Raw listing

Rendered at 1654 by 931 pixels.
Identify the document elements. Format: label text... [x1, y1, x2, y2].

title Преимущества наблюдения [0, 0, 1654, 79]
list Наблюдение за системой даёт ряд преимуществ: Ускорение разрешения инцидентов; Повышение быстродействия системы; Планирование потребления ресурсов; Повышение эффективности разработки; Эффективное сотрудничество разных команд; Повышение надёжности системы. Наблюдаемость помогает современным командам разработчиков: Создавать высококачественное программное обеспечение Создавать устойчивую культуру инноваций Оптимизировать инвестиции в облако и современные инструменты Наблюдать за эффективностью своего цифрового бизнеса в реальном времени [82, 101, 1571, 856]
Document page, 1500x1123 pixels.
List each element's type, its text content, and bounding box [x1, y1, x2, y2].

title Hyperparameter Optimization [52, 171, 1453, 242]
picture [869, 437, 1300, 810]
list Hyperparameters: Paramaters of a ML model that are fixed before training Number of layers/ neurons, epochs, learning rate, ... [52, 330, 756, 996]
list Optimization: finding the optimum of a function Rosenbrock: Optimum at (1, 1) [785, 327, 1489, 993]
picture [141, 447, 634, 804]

**PROBLEM:** Tally the lines in the listing above that contain the string "text". Reply with the number alone.

**ANSWER IN FULL:** 2